Cyber criminals have carried out an attack against WordPress with the aim of modifying sites to create a spam campaign
Hackers have targeted WordPress. Last week the company had tried to remedy a 0-day flaw that put the privacy of its users at risk. Despite this, at the moment thousands of administrators have not updated their sites, giving free access to hackers.
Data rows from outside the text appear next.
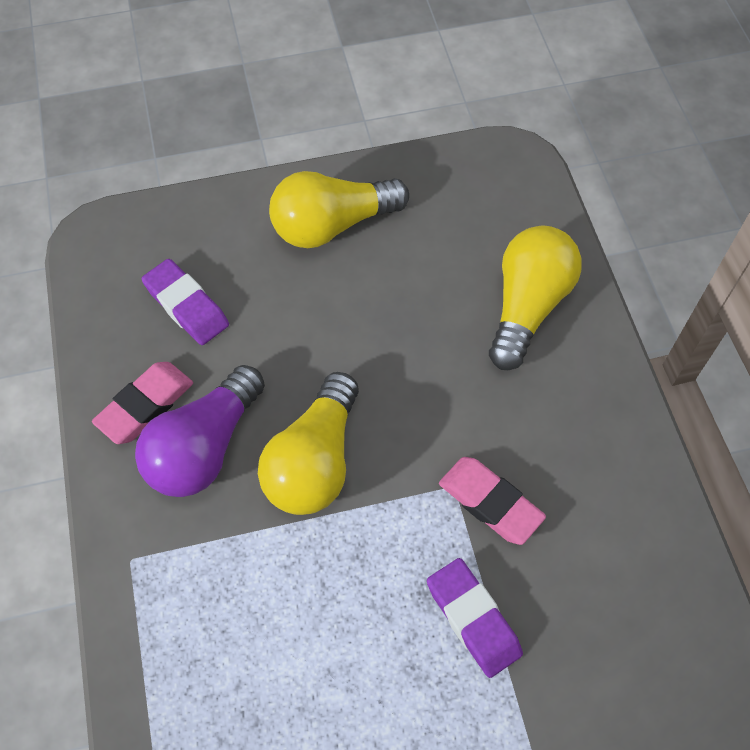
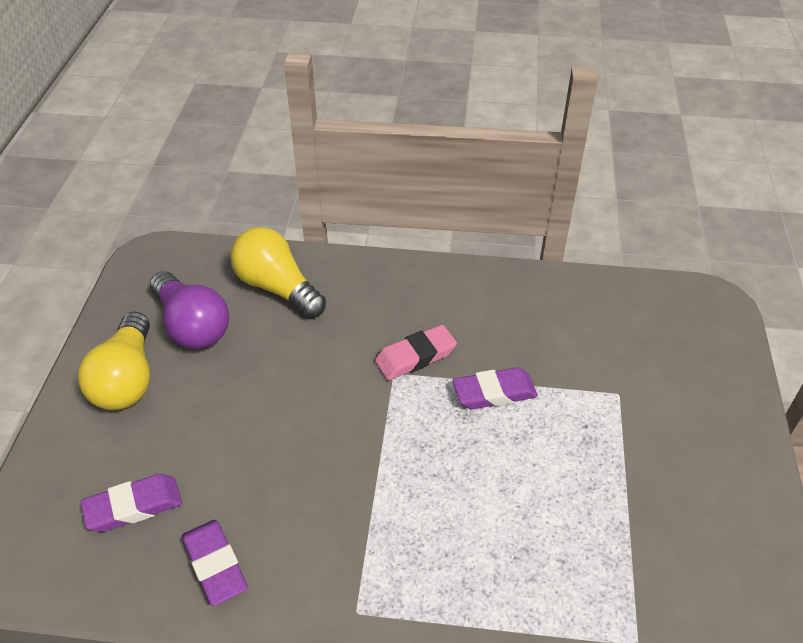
camera: 70 degrees left, 15 degrees down
pink eraser [92,362,193,444] -> purple eraser [182,520,248,606]
purple light bulb [135,365,265,497] -> purple light bulb moved to [150,271,229,349]
yellow light bulb [258,372,359,515] -> none

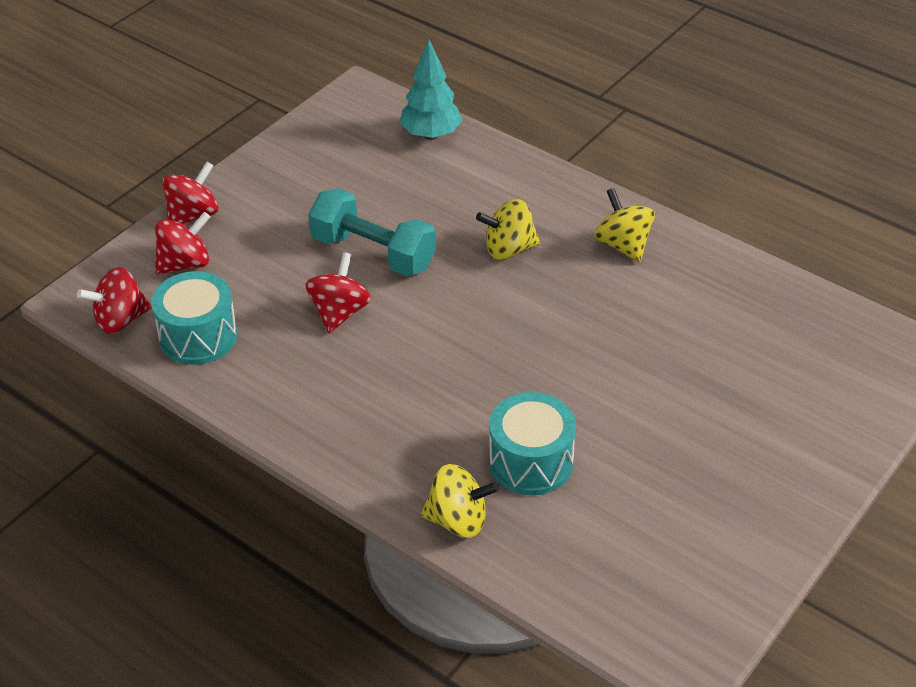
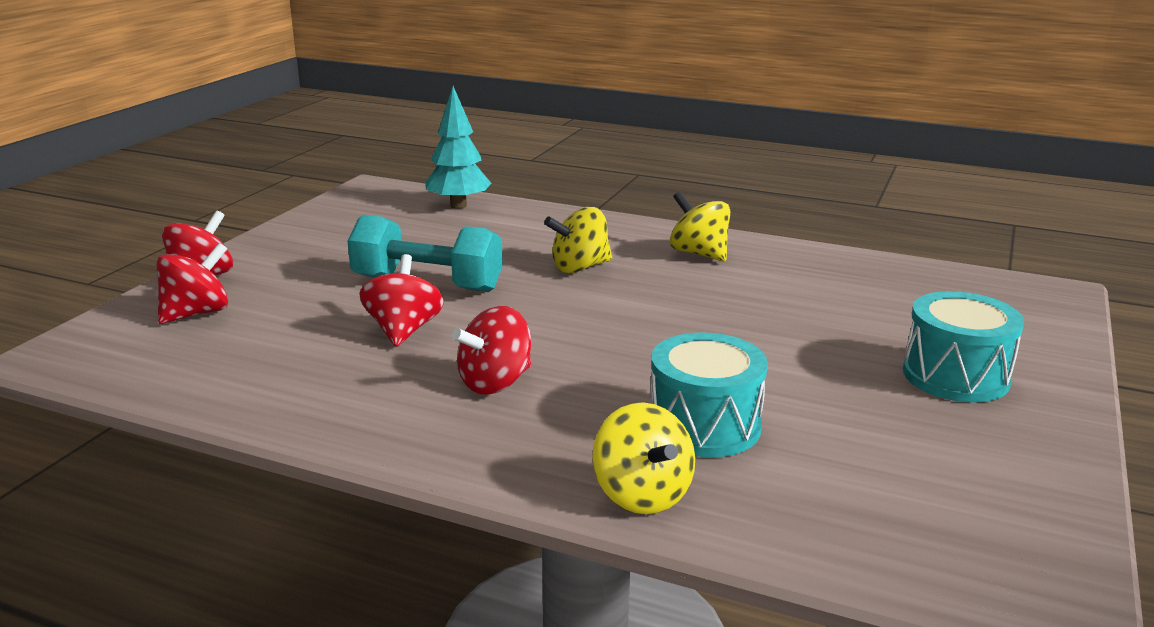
camera: 15 degrees left, 20 degrees down
red spinning top [77,267,152,334] -> red spinning top moved to [452,306,531,395]
turquoise drum [151,271,237,365] -> turquoise drum moved to [903,291,1024,402]
yellow spinning top [421,464,499,538] -> yellow spinning top turned 75 degrees clockwise [592,402,695,514]

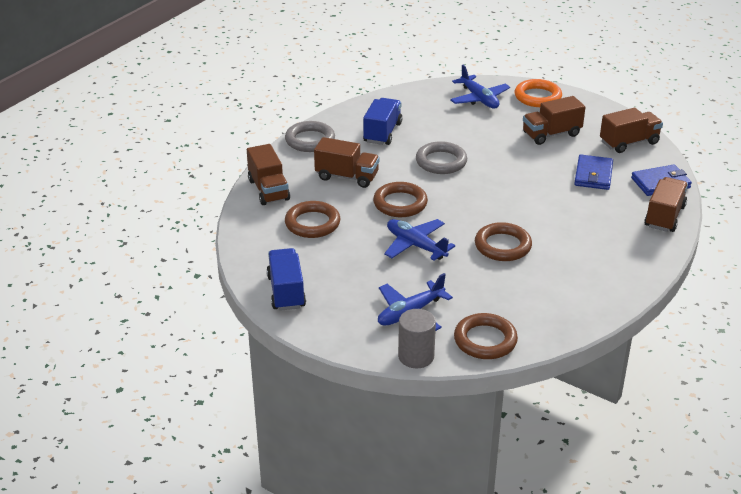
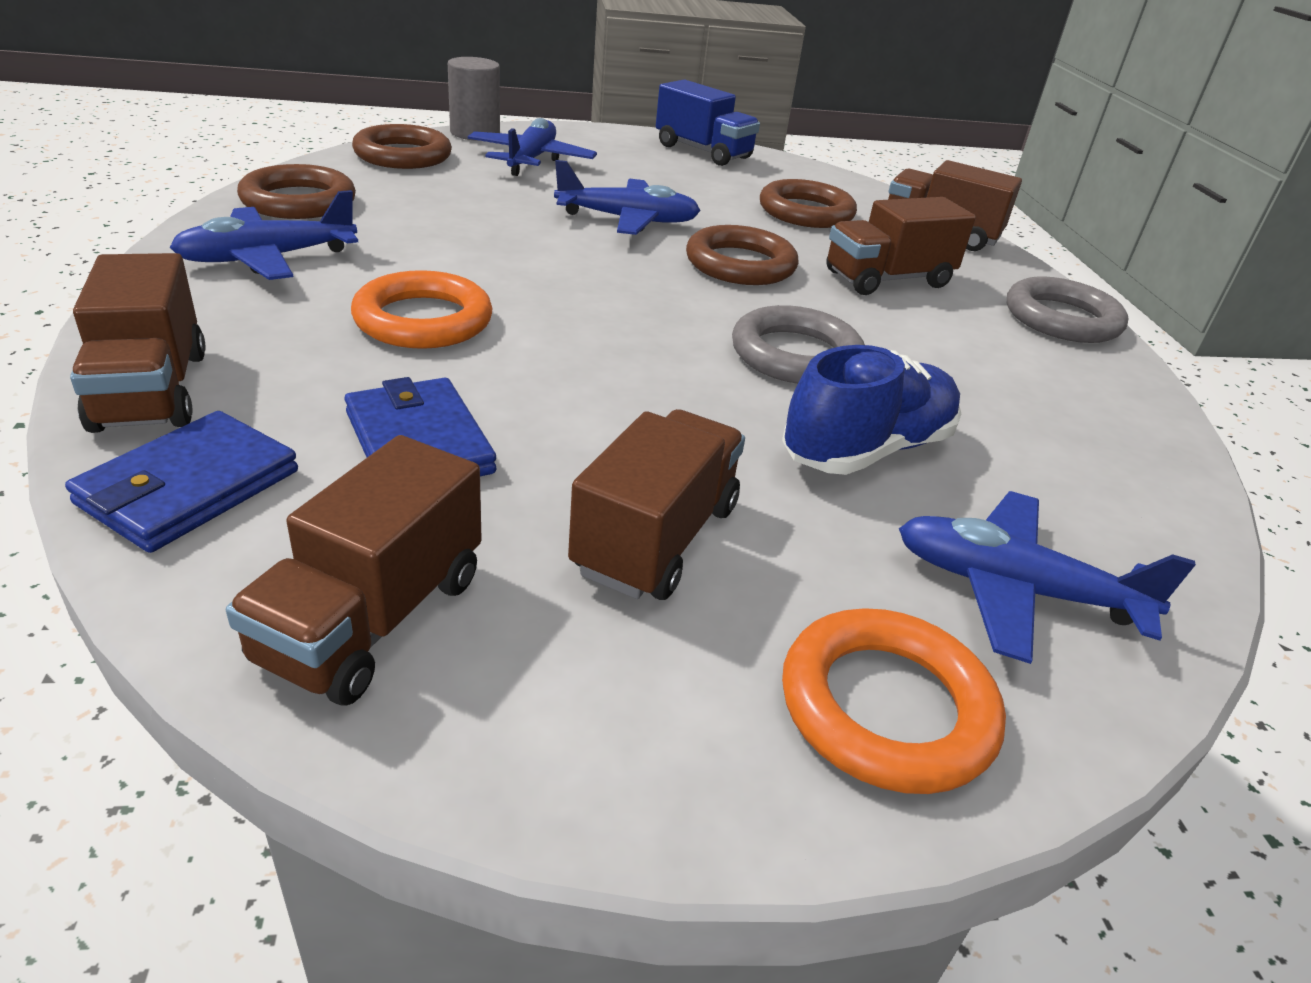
camera: 135 degrees right, 0 degrees up
blue truck [363,98,402,145] -> none
brown ring [475,222,532,261] -> brown ring moved to [237,164,356,219]
none -> blue plane [170,190,358,280]
none -> orange ring [351,270,493,349]
none -> blue shoe [782,345,961,475]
First of all, it should be specified that in computer science we define as 0-day any security vulnerability not publicly known. Such vulnerabilities are called 0-day because they are not yet known to developers, who have only a few days to fix them. They are usually used by hackers to gain free access to a vulnerable computer system. It must be said that WordPress to ensure the privacy and security of its users has however worked for a week in secret with some companies specializing in computer security and released a patch to fix the problem.
How to fix WordPress flaw
Despite WordPress' work, the danger has not yet been fixed. This is because many administrators have not updated their websites. This means that the bug is still present in some sites and hackers are already exploiting it. Not surprisingly, the news of one of the famous Linux blogs, OpenSUSE (news.opensuse.org), has also been infected. However, the blog was restored immediately without any breach of any other part of the infrastructure.
The purpose of the attack
The vulnerability resided in WordPress REST API. The flaw allows a hacker to delete pages of WordPress websites or modify them at will. With the purpose of redirecting traffic to malicious sites with ads and links that could infect different devices. According to some studies in this way hackers managed to modify or delete about 66 thousand web pages. In this case the purpose was to create an SEO campaign in order to spread spam and gain positions within search engines to hit more and more users. The advice not to become a target of these SEO spammers and hackers is only one: update WordPress to the latest version 4.7.2.